Europe wants its science open. Apart from research which contains sensitive data, all European studies which received public or national funding will be free (open access) by 2020. For many scientific publishers, whose business model relies on paid subscriptions, this is naturally a bit unnerving. Now, tensions have reached a tipping point, as Couperin, which represents more than 250 French universities, grandes écoles, and other research bodies, and Springer Nature, Springer’s parent company, which publishes more than 2,000 scholarly journals, have failed to reach an agreement about the prices of journals.

The main problem is money.

Scientific journals are very expensive. Without going too deep into the mechanisms behind this, suffice to say that subscriptions to most journals are well in the thousands, and can go into five-figure territory. Multiply that with thousands of journals and you end up with, well, a lot. But the controversy goes even deeper.

Couperin wants costs to fall, arguing, as many other universities already have, that more and more journals are open access. in almost all cases, this means that the authors themselves support the price of the journal — yes, in the scientific work, you might have to pay to be able to share your work with the world, but that’s a different story. So, more and more authors pay to support open access journals, and as a result, overall subscription prices should go down.

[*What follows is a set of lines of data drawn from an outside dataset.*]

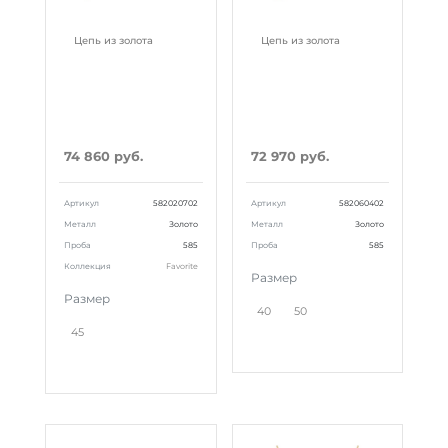
Цепь из золота
Цепь из золота
74 860 руб.
72 970 руб.
Артикул
582020702
Артикул
582060402
Металл
Золото
Металл
Золото
Проба
585
Проба
585
Коллекция
Favorite
Размер
Размер
40
50
45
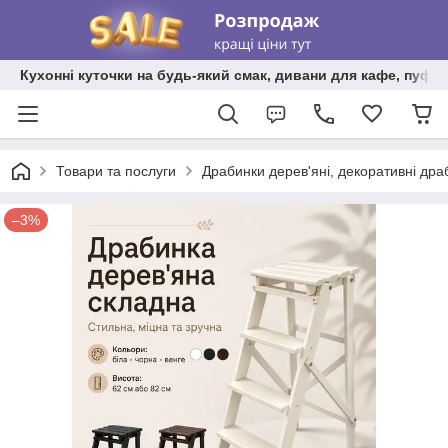
Кухонні куточки на будь-який смак, дивани для кафе, пуфи 
Товари та послуги
Драбинки дерев'яні, декоративні дра
–3%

However, Springer wants them to go up.

The situation mirrors a similar scenario in Germany, where a consortium of Universities refused to renew their subscription. Elsevier charges big universities around $1,000,000 a year, and it’s not really justified — a Stanford report found Elsevier’s subscription to be “disproportionately expensive compared to their educational and research value” and advised librarians to drop their journals and “not to contribute articles or editorial or review efforts to publishers and journals that engage in exploitive or exorbitant pricing.” It’s not clear how either of these two situations will resolve, but one thing’s for sure: scientific journals have become much too expensive, and more and more universities are standing up to publishers.

Following the lack of an agreement, Springer threatened to cut access to their journals starting in April, something which Couperin has said that it accepts. However, to this day, the access hasn’t been cut.